Task instructions →
Exact copies of the line with "ČERVENÝ KOSTELEC: 1.085 -> 2.5" and of all lines after it through the end of the entries are required, and no other lines.

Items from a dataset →
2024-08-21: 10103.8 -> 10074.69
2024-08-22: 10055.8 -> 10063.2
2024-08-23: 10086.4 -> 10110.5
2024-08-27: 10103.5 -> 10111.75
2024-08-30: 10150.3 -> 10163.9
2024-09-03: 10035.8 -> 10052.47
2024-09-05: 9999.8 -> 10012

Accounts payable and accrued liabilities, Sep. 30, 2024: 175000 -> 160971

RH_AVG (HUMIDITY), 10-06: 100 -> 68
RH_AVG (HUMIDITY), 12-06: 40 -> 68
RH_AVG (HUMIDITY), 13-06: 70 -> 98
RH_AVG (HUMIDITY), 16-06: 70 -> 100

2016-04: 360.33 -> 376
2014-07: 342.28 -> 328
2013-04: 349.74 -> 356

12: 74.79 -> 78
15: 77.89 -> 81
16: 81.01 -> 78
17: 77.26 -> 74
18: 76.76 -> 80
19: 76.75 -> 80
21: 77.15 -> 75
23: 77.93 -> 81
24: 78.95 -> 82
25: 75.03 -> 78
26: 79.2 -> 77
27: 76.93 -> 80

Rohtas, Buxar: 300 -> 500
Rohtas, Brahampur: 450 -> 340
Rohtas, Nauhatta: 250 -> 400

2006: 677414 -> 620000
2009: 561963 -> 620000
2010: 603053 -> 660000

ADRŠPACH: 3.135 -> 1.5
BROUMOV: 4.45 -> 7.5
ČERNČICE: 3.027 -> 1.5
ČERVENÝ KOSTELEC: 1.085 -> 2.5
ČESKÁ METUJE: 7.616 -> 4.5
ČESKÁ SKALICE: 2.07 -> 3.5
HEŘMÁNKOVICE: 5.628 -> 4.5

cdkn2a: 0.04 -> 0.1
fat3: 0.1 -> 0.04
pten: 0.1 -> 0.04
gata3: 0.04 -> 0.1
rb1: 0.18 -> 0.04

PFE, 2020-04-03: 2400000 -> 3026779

Written solution →
ČERVENÝ KOSTELEC: 1.085 -> 2.5
ČESKÁ METUJE: 7.616 -> 4.5
ČESKÁ SKALICE: 2.07 -> 3.5
HEŘMÁNKOVICE: 5.628 -> 4.5

cdkn2a: 0.04 -> 0.1
fat3: 0.1 -> 0.04
pten: 0.1 -> 0.04
gata3: 0.04 -> 0.1
rb1: 0.18 -> 0.04

PFE, 2020-04-03: 2400000 -> 3026779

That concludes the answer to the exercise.